GIVEN MATERIAL
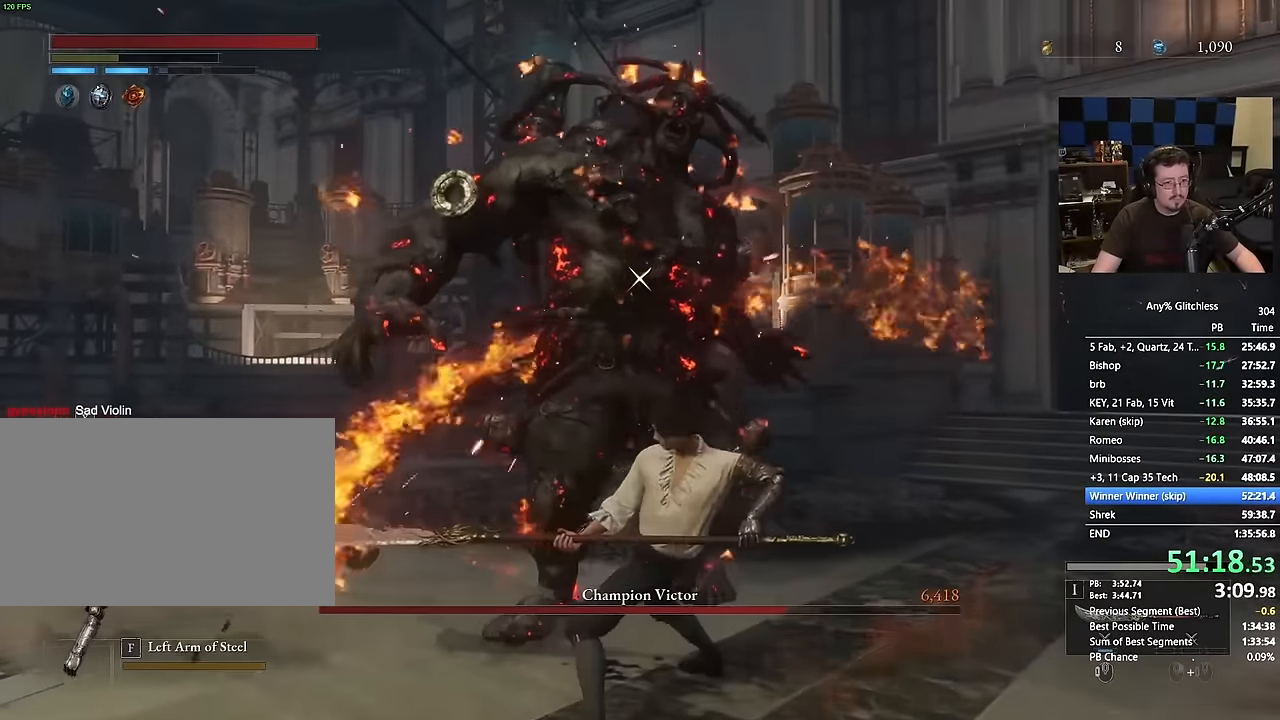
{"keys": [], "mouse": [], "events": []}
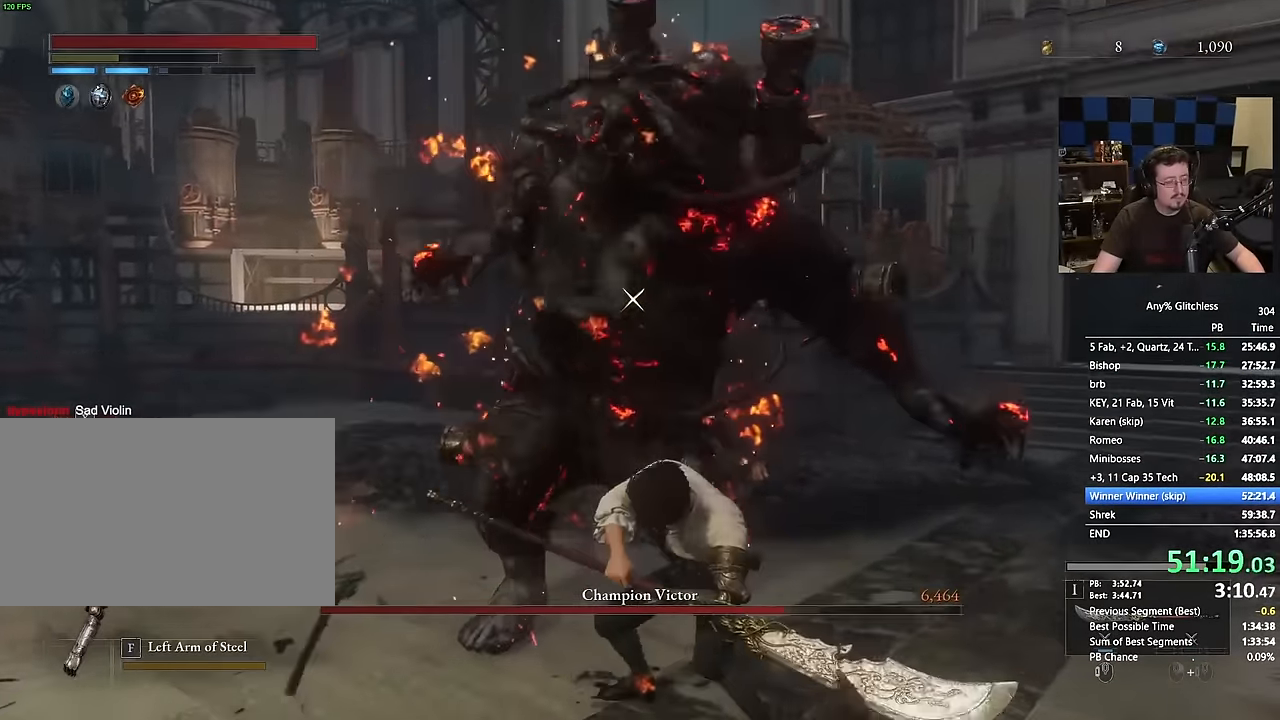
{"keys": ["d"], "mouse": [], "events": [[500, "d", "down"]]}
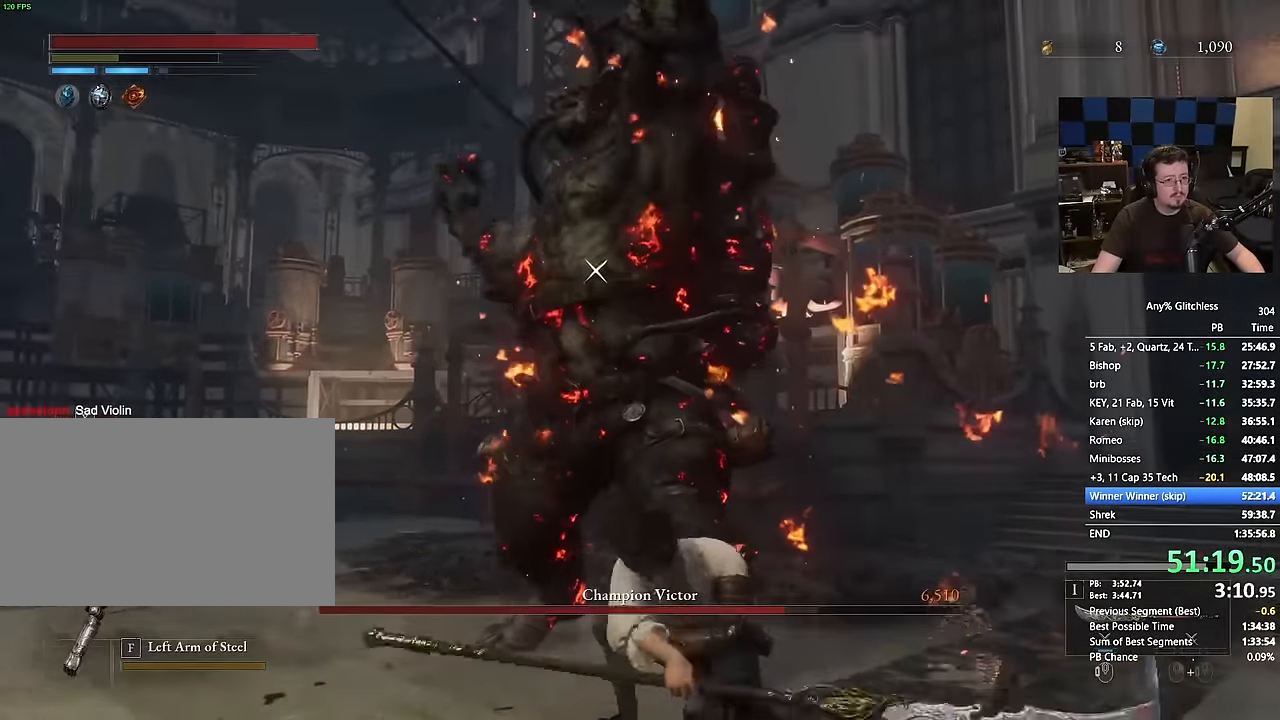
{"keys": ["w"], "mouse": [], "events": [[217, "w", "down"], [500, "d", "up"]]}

PROBLEM TO WORK ON
Every line in the listing above that mentions "down" should be returned.

WRITTEN RESPONSE
{"keys": ["d"], "mouse": [], "events": [[500, "d", "down"]]}
{"keys": ["w"], "mouse": [], "events": [[217, "w", "down"], [500, "d", "up"]]}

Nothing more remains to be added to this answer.